Kate Flora: I’ve just wrapped up the first draft of Gutted,a book where fog plays a big role, a book set in October when the season is definitely changing, and where much of the action takes place at night. As I’ve been writing, I’ve been constantly looking for ways to “illuminate” the scenes, to make my readers see and hear and feel what is going on with my characters. What does it feel like to step from a warm bar into a very foggy October night? What does it smell like to enter a very bloody murder scene? How can I make someone feel the dirt and poverty of the house where a witness lives? What are the attributes of Detective O’Leary’s favorite bar and who hangs out there?
If I’ve done my job, you’ll see and feel that clammy fog, hear the hesitation in a witness’s voice and the regret in another. You’ll hear the gritty rush of sudden footsteps in the dark and fall in love with brave nine-year-old Nola, who is more mature than her mother.
Now that I’ve put that book away to “rest” so I can edit it with fresh eyes, I have to clear foggy Ocober from my head and return to Death Comes Knocking, the tenth book in my Thea Kozak series. When I pick up the thread of the story, which I’ve abandoned for months, it is high summer in Maine and Thea is settling into her antique Maine farmhouse—not quite finished—and growing her first vegetable garden. I have to call up summer colors, summer weather, summer scents, and summer gardens.
Writing is a process of discovery for the writer as well as the reader, and I am seeing Thea choose the color of the baby’s room and choose the perfect chair, feeling her conflict as a mama deer shows her baby Thea’s lettuce patch. I am watching her penetrate subterfuge as people try to lie to her and seeing the language she uses to herself as she visits a client school with her computer expert in tow, a tiny Asian-African American woman who gets mistaken for a child. I’ve been writing Thea Kozak mysteries for more than a quarter of a century, and in book ten, I am constantly challenged to blend what I already know about my character with new discoveries and insights. Also challenged to meld Thea’s distinctive voice with new circumstances and characters.
It has been more than thirty-five years since I’ve been pregnant, and things have changed, so to depict some of the challenges a tall, eight-month pregnant woman faces in an airplane bathroom, I have to turn to readers who supply their expertise and help me put my poor character there. Also challenging is to dress her, now that, as she puts it, she looks like she’s swallowed a basketball and putting shoes on invisible feet is a chore.

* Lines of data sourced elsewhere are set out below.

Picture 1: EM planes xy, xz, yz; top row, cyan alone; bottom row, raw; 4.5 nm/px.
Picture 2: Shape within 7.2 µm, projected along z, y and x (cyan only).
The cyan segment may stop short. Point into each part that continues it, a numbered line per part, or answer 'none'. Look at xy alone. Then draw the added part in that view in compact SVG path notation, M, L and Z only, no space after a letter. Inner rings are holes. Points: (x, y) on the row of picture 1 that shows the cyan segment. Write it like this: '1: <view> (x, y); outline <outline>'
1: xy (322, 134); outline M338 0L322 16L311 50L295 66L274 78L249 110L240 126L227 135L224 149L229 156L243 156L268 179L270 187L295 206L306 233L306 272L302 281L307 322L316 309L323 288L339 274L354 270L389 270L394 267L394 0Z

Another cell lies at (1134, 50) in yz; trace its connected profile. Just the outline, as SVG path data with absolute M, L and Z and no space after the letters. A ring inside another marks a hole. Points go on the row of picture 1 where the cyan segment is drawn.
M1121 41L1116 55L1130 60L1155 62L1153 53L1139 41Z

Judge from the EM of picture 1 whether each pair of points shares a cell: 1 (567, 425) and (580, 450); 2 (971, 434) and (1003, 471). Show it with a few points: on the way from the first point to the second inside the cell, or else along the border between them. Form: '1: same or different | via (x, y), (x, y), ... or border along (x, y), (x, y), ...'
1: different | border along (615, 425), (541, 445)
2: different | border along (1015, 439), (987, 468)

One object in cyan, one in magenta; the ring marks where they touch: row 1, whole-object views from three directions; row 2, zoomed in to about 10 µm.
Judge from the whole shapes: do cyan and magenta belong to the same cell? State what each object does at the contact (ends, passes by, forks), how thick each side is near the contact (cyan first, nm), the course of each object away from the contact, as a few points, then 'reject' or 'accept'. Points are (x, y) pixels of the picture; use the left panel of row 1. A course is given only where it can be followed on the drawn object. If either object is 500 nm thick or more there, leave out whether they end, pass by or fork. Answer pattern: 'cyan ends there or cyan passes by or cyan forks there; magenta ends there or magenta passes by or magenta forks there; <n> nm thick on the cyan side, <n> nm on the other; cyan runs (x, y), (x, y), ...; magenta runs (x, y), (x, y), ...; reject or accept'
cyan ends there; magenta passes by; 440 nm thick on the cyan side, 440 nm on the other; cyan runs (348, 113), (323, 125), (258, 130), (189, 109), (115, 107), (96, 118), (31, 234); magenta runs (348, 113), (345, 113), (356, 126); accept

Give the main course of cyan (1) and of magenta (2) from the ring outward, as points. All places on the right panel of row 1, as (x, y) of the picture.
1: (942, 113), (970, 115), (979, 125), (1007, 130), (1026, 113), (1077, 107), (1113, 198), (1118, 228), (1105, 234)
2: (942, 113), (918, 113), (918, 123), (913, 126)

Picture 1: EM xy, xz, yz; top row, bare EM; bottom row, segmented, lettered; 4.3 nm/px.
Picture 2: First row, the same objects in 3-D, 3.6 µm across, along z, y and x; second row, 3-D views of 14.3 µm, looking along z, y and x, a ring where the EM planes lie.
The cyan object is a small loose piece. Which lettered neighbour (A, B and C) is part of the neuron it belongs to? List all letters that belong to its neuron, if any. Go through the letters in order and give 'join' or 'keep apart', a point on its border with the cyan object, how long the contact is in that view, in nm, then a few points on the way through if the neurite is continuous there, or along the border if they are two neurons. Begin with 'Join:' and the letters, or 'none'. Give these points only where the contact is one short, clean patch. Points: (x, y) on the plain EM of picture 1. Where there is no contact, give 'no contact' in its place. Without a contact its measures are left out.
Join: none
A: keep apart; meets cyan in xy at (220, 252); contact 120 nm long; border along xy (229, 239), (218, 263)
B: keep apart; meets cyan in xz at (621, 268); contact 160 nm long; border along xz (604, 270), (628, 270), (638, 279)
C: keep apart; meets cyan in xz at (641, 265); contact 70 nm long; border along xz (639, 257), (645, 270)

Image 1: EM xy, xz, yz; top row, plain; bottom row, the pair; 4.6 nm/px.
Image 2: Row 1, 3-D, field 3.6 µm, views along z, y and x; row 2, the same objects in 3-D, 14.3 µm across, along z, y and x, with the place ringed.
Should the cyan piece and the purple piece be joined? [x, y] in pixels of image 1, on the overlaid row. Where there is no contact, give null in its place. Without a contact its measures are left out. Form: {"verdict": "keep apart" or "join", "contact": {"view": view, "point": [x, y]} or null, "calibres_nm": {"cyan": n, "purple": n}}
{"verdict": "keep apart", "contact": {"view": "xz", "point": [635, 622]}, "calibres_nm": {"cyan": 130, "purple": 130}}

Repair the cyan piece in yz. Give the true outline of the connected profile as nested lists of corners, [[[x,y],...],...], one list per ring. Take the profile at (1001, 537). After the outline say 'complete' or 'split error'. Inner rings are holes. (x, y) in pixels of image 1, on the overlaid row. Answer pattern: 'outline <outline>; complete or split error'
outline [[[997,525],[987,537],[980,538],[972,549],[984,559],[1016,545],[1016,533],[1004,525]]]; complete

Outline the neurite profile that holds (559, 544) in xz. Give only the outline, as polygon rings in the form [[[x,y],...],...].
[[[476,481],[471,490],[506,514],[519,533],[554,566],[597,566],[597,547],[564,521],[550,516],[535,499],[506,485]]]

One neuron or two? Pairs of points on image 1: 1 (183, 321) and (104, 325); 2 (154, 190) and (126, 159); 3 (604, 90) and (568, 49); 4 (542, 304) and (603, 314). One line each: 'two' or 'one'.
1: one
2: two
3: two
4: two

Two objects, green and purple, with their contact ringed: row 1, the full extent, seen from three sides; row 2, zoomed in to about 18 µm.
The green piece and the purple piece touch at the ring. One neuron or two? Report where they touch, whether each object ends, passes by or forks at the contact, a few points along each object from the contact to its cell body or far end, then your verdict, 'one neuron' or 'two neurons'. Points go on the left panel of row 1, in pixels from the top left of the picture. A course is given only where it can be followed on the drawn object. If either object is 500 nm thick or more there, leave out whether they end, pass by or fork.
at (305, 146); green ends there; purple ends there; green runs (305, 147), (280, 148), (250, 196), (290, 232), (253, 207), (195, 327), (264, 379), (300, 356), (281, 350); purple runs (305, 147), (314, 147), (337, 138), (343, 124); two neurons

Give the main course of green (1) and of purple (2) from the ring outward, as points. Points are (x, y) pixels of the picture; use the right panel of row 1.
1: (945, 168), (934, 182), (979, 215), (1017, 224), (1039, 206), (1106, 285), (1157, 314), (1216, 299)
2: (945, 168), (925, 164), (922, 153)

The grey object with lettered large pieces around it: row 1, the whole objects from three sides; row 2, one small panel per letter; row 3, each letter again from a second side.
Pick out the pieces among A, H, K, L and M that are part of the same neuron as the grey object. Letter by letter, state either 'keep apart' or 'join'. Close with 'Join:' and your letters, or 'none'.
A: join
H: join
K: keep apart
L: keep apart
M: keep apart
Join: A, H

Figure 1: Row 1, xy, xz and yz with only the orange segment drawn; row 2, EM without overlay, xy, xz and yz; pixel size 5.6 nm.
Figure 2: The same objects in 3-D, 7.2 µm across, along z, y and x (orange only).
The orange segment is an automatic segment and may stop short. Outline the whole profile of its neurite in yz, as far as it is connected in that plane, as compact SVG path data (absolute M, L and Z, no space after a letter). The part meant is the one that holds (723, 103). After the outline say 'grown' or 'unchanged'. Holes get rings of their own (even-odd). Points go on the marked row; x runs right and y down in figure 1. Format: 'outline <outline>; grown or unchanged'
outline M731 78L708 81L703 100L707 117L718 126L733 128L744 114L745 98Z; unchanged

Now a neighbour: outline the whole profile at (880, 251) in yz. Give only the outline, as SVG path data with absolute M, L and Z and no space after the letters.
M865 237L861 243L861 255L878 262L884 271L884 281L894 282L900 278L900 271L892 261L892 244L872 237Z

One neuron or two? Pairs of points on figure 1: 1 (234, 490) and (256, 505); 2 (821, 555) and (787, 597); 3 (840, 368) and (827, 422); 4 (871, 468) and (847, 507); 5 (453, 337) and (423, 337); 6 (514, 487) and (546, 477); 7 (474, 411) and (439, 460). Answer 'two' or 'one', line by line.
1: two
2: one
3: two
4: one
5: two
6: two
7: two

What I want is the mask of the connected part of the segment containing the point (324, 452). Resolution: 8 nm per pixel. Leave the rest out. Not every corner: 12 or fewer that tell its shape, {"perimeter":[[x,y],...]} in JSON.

John Gardner, in The Art of Fiction, says that what writers do is to put their dreams in the reader’s head. We imagine it for you and if we do the job well, you will see it. You may not see it the way we do when we write it, but we always hope that you’ll see the places, feel the chill and the premonitions, and want whack those liars upside the head just as we did when we wrote it. And we hope, as we write through the seasons, that we don’t make awful mistakes, as I almost did in Chosen for Death, my first Thea Kozak mystery, where, writing in the spring a book set in fall, I had blooming azaleas outside a Massachusetts condo in October. A careful reader would see that for sure.